Abrió la puerta y se sentó en el asiento del copiloto. Apretó las rodillas hasta que la tensión hizo temblar sus muslos. Estaban solos, sin el abrigo reconfortante de las voces, el tintineo de vasos y la música del bar. No sabía que había pasado. Todo había empezado como una charla corriente y de repente aparecieron la rabia, el rictus y el silencio. Odiaba ese silencio atroz, que la castigaba volviéndola invisible y hacía brillar sus ojos con lágrimas de angustia y culpa injusta, pensando hasta el mareo que era lo que habría hecho mal esta vez, que frase anodina él habría decidido malinterpretar.
Él seguía mirando al frente, con los labios apretados, y la cara inmóvil. Ni siquiera desvió la vista para poner la radio. Una voz invadió el pequeño espacio, y por una vez, las noticias de guerras lejanas sonaron a tregua agridulce. En la calle, la noche se puso a llorar suavemente.
Empezó a mover la pierna derecha sin darse cuenta, baile de san vito que no podía controlar cuando le invadía la ansiedad, hasta que percibió el martilleo rítmico rápido del tacón en el suelo y paró con brusquedad.
Durante los veinte minutos interminables que duró el trayecto se esforzó en no mirarle y fijar la vista en las calles desiertas iluminadas únicamente por la luz mortecina y naranja de las farolas pensando en cómo un color que siempre le había parecido tan alegre podía resultar tan poco acogedor. Casi ni notó como el coche se paraba delante del portal.
Y entonces ocurrió ese clic habitual que hacía que él se calmara de repente, y oyó la voz masculina súbitamente amable pidiendo perdón y dando excusas y su mano rozó su barbilla y acarició su cuello de camino hacia su escote.

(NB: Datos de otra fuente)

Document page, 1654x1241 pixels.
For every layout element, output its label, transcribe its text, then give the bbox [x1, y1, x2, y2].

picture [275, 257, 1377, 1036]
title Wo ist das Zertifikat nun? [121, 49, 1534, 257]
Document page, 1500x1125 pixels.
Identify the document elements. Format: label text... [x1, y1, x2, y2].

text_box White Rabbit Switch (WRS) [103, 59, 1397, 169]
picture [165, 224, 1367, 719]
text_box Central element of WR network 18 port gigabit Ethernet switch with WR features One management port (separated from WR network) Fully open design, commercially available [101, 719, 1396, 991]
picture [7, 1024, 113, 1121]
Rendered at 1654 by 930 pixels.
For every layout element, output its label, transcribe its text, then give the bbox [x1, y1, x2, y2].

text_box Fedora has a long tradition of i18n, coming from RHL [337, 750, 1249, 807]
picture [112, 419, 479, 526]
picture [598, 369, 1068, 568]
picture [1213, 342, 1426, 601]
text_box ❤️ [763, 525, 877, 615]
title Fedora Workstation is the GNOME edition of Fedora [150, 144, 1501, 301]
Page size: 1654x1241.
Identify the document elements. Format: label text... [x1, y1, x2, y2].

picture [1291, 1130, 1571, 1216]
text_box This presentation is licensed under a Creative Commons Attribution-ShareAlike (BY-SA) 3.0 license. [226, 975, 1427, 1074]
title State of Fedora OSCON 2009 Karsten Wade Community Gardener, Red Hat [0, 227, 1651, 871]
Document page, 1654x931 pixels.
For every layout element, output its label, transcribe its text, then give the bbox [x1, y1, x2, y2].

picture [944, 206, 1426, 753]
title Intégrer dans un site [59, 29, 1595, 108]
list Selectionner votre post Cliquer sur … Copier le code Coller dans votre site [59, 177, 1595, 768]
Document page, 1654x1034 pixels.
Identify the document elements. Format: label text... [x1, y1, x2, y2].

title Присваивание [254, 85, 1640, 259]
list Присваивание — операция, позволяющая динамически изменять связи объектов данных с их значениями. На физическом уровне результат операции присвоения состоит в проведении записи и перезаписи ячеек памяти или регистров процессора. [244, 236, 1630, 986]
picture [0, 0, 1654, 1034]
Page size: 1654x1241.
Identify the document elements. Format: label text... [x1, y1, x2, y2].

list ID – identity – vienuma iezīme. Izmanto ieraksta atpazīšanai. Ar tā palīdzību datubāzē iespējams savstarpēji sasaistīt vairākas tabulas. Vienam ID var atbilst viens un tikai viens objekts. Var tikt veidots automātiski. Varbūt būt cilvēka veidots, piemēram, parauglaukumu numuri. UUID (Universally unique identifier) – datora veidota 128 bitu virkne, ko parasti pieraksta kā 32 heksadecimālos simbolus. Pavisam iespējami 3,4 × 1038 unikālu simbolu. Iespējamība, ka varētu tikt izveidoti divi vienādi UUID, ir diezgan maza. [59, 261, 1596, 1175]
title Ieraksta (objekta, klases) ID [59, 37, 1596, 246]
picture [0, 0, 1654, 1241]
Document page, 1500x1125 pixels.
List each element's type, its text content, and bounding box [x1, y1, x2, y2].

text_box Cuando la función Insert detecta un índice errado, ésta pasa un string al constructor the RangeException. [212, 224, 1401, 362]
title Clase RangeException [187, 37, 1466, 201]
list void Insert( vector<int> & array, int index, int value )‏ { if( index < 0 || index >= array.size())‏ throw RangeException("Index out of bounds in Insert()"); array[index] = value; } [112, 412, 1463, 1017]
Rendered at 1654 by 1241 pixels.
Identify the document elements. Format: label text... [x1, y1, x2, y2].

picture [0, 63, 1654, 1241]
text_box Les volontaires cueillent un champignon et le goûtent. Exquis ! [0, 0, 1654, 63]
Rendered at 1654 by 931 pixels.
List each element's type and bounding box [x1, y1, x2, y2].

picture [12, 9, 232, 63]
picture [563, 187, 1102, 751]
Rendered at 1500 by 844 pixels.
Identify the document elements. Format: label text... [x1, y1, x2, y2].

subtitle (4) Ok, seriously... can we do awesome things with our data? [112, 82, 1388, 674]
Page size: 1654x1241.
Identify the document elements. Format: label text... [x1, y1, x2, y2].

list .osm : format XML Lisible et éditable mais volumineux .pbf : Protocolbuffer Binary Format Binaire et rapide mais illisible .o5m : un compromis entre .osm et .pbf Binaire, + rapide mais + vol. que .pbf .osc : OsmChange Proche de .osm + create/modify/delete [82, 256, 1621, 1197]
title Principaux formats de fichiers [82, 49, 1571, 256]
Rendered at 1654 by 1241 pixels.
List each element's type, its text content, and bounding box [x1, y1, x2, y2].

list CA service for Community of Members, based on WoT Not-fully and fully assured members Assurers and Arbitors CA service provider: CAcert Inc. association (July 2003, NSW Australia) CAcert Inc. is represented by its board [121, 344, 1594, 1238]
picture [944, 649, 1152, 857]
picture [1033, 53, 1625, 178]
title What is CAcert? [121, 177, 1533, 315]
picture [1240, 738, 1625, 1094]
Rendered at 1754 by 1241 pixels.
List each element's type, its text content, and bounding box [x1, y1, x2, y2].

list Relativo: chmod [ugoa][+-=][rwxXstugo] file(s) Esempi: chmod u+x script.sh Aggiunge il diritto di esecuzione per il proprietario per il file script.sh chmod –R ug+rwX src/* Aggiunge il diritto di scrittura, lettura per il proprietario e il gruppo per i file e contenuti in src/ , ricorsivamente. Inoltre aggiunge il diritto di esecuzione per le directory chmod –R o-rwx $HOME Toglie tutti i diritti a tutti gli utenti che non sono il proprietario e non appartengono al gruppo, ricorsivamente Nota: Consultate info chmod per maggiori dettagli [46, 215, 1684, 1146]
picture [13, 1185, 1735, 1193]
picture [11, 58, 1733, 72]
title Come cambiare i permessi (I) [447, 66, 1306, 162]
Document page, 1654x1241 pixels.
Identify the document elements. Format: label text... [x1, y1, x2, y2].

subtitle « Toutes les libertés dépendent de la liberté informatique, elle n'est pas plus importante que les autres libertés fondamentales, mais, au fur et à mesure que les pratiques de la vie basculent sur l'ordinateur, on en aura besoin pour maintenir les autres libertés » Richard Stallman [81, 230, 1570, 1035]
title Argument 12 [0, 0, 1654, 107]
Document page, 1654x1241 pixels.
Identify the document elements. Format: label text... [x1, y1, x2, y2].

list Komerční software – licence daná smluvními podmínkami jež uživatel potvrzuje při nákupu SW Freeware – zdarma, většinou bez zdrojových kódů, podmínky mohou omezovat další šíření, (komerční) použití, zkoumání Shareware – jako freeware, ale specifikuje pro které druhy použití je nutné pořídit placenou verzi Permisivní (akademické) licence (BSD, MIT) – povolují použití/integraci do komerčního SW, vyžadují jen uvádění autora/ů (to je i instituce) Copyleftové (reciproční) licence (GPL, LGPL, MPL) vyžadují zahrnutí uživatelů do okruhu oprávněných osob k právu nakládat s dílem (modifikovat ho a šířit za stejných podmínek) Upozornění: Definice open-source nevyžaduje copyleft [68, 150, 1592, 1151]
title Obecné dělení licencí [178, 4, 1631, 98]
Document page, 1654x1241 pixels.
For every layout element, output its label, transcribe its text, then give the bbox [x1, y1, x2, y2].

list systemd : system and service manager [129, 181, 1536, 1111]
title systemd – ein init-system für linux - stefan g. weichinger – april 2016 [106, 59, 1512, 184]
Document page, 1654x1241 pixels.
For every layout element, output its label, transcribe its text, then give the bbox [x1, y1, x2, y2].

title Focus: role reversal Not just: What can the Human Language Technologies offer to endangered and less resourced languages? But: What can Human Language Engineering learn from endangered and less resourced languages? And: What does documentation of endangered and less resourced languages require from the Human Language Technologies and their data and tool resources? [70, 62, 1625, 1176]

Pero la voz sonaba lejana y la sonrisa falsa como si no fuera él quien le estuviera hablando sino ese desconocido cuyo roce en el metro resulta incómodo.
Y ella se dio cuenta de que ya no le importaba, no podía romperse algo que simplemente ya no estaba allí, el miedo desapareció y mirándole a la cara le dijo “nos vemos”, una mentira que la ayudara a moverse. Y dejando atrás la decepción del deseo interrumpido en la cara del otro, salió del coche, cerró la puerta y sin prisas, dejó que la lluvia fría y limpia mojara su cuello y su pelo mientras buscaba las llaves en el bolso.